**DOCUMENT SECTION**
===

# Cant keep temp at 70 Degrees, is that ok?



## StogieJim (Sep 18, 2010)

I live in Tampa, FL in a 3rd floor apartment. Top floor, I have a hell of a time keeping the humidor at 75 degrees, sometimes its 76-77... most of the time 74 or 75..

Just wondering if thats cool or not?

Ive got it at 65% RH...

Im just being paranoid i think


----------



## russ812 (Aug 14, 2010)

You could be asking for beetle trouble at that temp...do you freeze all your sticks before they go in your humi?


----------



## Surfer24 (Sep 28, 2010)

As long as the RH isn't varying too much you should be fine.
Cigars depend on RH which depends on temperature and your humidification should be correcting for the difference in RH.
And i don't think a fluctuation of +/-3 degrees is anything to worry about anyways.
Maybe if it was +/-30 degrees you would have trouble. :wink:


----------



## StogieJim (Sep 18, 2010)

Thanks for the responses, Im just worried about beetles...

No I dont freeze my sticks before I put them in the humi, this is my first humi and these are my first sticks that Im actually storing for more than a few days at a time.

How does the freezing work? Does it ruin the taste?

Im using heartfelt beads and the RH stays at a solid 65%... I just worry about beetles at 75 degrees as I have a couple nice Cubans in there that would SUCK if they were ruined...

Thanks again for the quick responses!!

Jim


----------



## Surfer24 (Sep 28, 2010)

StogieJim said:


> Thanks for the responses, Im just worried about beetles...


Forgot about the beetles :doh:


----------



## Hermit (Aug 5, 2008)

In over thirty years of cigar smoking I've never seen a live beetle.
I usually turn the A/C up to 75 when my wife's not home and
we've lost power for days at a time for various hurricanes.
I don't worry about it.


----------



## marked (Jul 29, 2010)

===

**DATASET CONTENT**
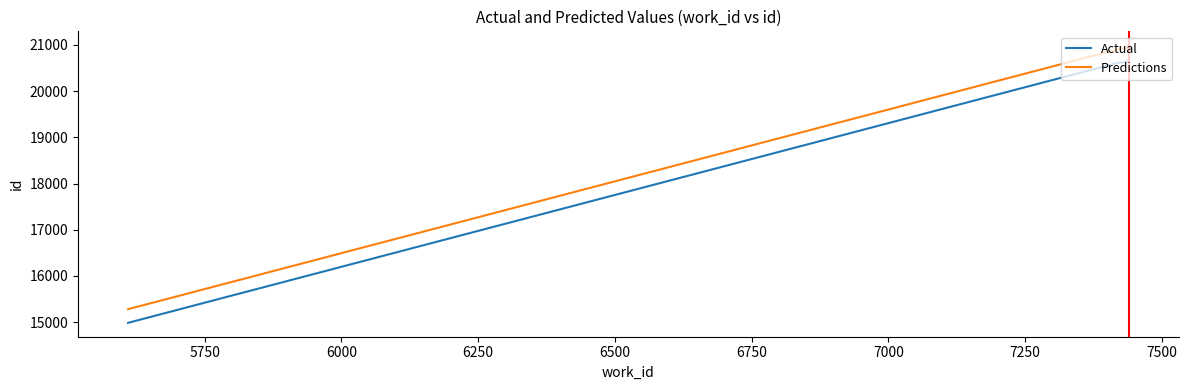

What is the lowest value of the Predictions series?

15281.5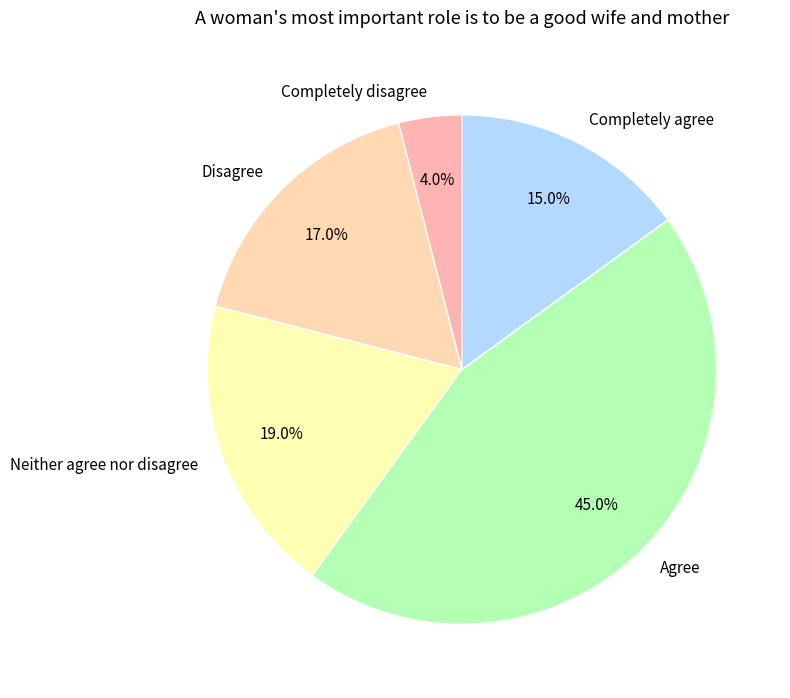

Rank the categories by value from highest to lowest.

Agree, Neither agree nor disagree, Disagree, Completely agree, Completely disagree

===

**WORK ORDER**
In the humidor temperature thread, what does StogieJim use to humidify his humidor, and at what RH does it hold?

**RESULT**
He uses Heartfelt beads, and the RH stays at a solid 65%.